In September 2019, the LRC took on the Department for Education in the Makhanda High Court in order to defend the right to education of undocumented learners.
In South Africa, the funding for “no-fee” schools used to be determined by a survey at the beginning of each school year which, among other things, required schools to self-report the number of learners at their institution onto a central database.
Unfortunately, some schools inflated their numbers with “ghost learners”, resulting in serious misallocation of funds. The risk of fraud, coupled with the Department of Home Affairs’ desire to curb illegal immigration, formed the backdrop to the Department of Education’s decision to publish a circular in 2016 which stated that it would only provide funding for learners who were uploaded onto the central database with the required documentation (i.e. birth certificate, ID number or passport).
The policy potentially affected millions of learners, both national and non-national. While it is a common misconception that a lack of documentation is an irregular migration issue, the bureaucratic barriers to birth registration within South Africa mean that an estimated 5% of its population is unregistered. Indeed, around 83% of undocumented learners currently attending school in South Africa are South African.
For Phakamisa High School, whose governing body was represented by the LRC, the policy change meant that over 10% of its students no longer received funding, resulting in shortages which affected all students. Phakamisa decided not to admit any more undocumented students. Other schools took the more drastic measure of expelling current undocumented learners if they could not provide the required documents.
After several unsuccessful attempts to persuade the Department for Education to alter its stance on funding, the LRC made an application to review and set aside the policy. They argued that the withdrawal of funding constituted an infringement of the learners’ right to a basic education, as well as their rights to equality and dignity under sections 9 and 10 respectively. Following months of delay, the Centre for Child Law (CCL), who was also represented by the LRC, made an urgent application at the end of 2018 to reinstate 37 children who had been out of school pending the challenge.

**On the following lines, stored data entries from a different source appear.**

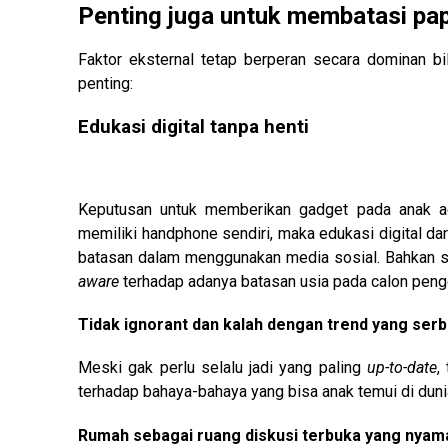
Penting juga untuk membatasi pap
Faktor eksternal tetap berperan secara dominan bil
penting:
Edukasi digital tanpa henti
Keputusan untuk memberikan gadget pada anak ad
memiliki handphone sendiri, maka edukasi digital dari
batasan dalam menggunakan media sosial. Bahkan saa
aware
terhadap adanya batasan usia pada calon peng
Tidak ignorant dan kalah dengan trend yang serba
Meski gak perlu selalu jadi yang paling
up-to-date
,
terhadap bahaya-bahaya yang bisa anak temui di dun
Rumah sebagai ruang diskusi terbuka yang nyam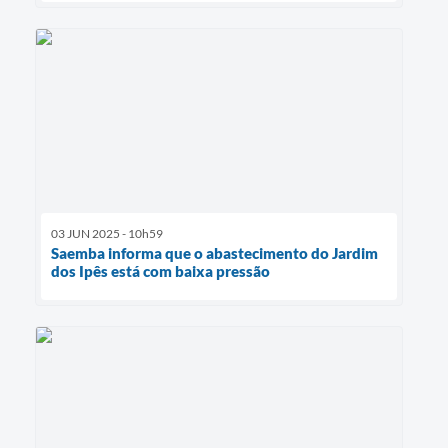
03 JUN 2025 - 10h59
Saemba informa que o abastecimento do Jardim
dos Ipês está com baixa pressão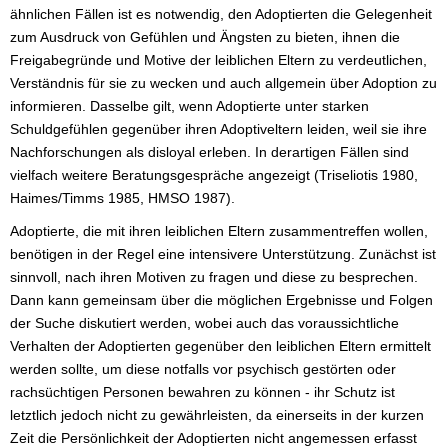
ähnlichen Fällen ist es notwendig, den Adoptierten die Gelegenheit
zum Ausdruck von Gefühlen und Ängsten zu bieten, ihnen die
Freigabegründe und Motive der leiblichen Eltern zu verdeutlichen,
Verständnis für sie zu wecken und auch allgemein über Adoption zu
informieren. Dasselbe gilt, wenn Adoptierte unter starken
Schuldgefühlen gegenüber ihren Adoptiveltern leiden, weil sie ihre
Nachforschungen als disloyal erleben. In derartigen Fällen sind
vielfach weitere Beratungsgespräche angezeigt (Triseliotis 1980,
Haimes/Timms 1985, HMSO 1987).
Adoptierte, die mit ihren leiblichen Eltern zusammentreffen wollen,
benötigen in der Regel eine intensivere Unterstützung. Zunächst ist
sinnvoll, nach ihren Motiven zu fragen und diese zu besprechen.
Dann kann gemeinsam über die möglichen Ergebnisse und Folgen
der Suche diskutiert werden, wobei auch das voraussichtliche
Verhalten der Adoptierten gegenüber den leiblichen Eltern ermittelt
werden sollte, um diese notfalls vor psychisch gestörten oder
rachsüchtigen Personen bewahren zu können - ihr Schutz ist
letztlich jedoch nicht zu gewährleisten, da einerseits in der kurzen
Zeit die Persönlichkeit der Adoptierten nicht angemessen erfasst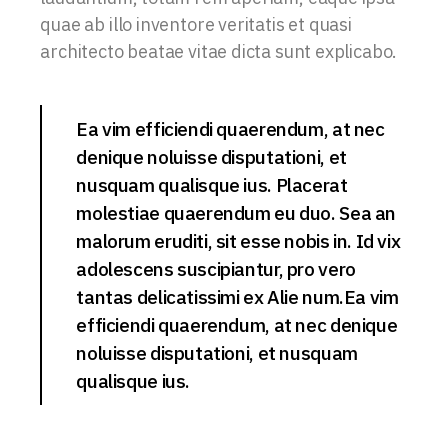
quae ab illo inventore veritatis et quasi
architecto beatae vitae dicta sunt explicabo.
Ea vim efficiendi quaerendum, at nec
denique noluisse disputationi, et
nusquam qualisque ius. Placerat
molestiae quaerendum eu duo. Sea an
malorum eruditi, sit esse nobis in. Id vix
adolescens suscipiantur, pro vero
tantas delicatissimi ex Alie num.Ea vim
efficiendi quaerendum, at nec denique
noluisse disputationi, et nusquam
qualisque ius.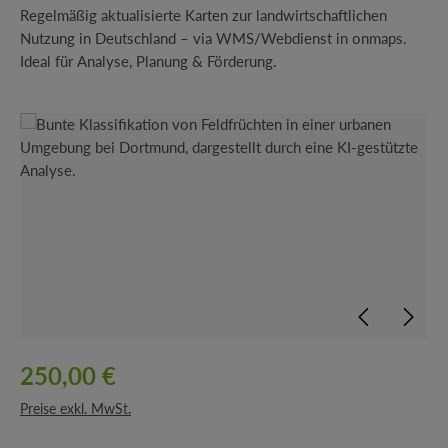
Regelmäßig aktualisierte Karten zur landwirtschaftlichen
Nutzung in Deutschland – via WMS/Webdienst in onmaps.
Ideal für Analyse, Planung & Förderung.
Bildergalerie überspringen
250,00 €
Preise exkl. MwSt.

The Department defended its policy on the basis that it was intended to curb activities like human trafficking and child abduction and prostitution. Regarding undocumented non-national learners, it was argued that these children are not bearers of the unqualified right to a basic education and, in any case, the Immigration Act renders it an offence to provide schooling to an “illegal foreigner”.
In January 2019, the Makhanda High Court dismissed the urgent application but, following the threat of appeal, the Department placed the 37 children into school and proceeded to revise its policy on funding and admissions of undocumented learners. In the High Court Challenge on Wednesday, the LRC sought to crystallise this shift with a court order, which would compel the Department to fund undocumented learners in the school system nationwide. The rest of the High Court case revolved around the human rights compliance of the revised admissions policy.
It was a thrilling experience to listen to the advocates eloquently defend their clients’ right to a basic education drawing on international rights instruments, constitutional provisions and a wide range of case law, both domestic and foreign. Perhaps the most powerful moment, however, was when a number of the learners entered the courtroom with their parents to watch the case unfold. Throughout the various legal arguments made during the hearing, their presence served as a reminder of the real lives and futures which have been placed at risk since 2016.
If the Court finds a violation of section 29 regarding the revised admissions policy, the impact will affect undocumented learners across the country, who will be able to go to school by virtue of their fundamental rights, rather than the fortune of their birth registration. The judgment could also contribute significantly to international and comparative jurisprudence seeking to more clearly define the contours of the right to a basic education.
The judgment was reserved and is likely to be published within the next three months.
Abbey is an Oxford Human Rights Hub/Rhodes University Travelling Fellow and will be blogging about her experiences at the Legal Resources Centre (LRC) and the Rhodes University Law Faculty for the next five months.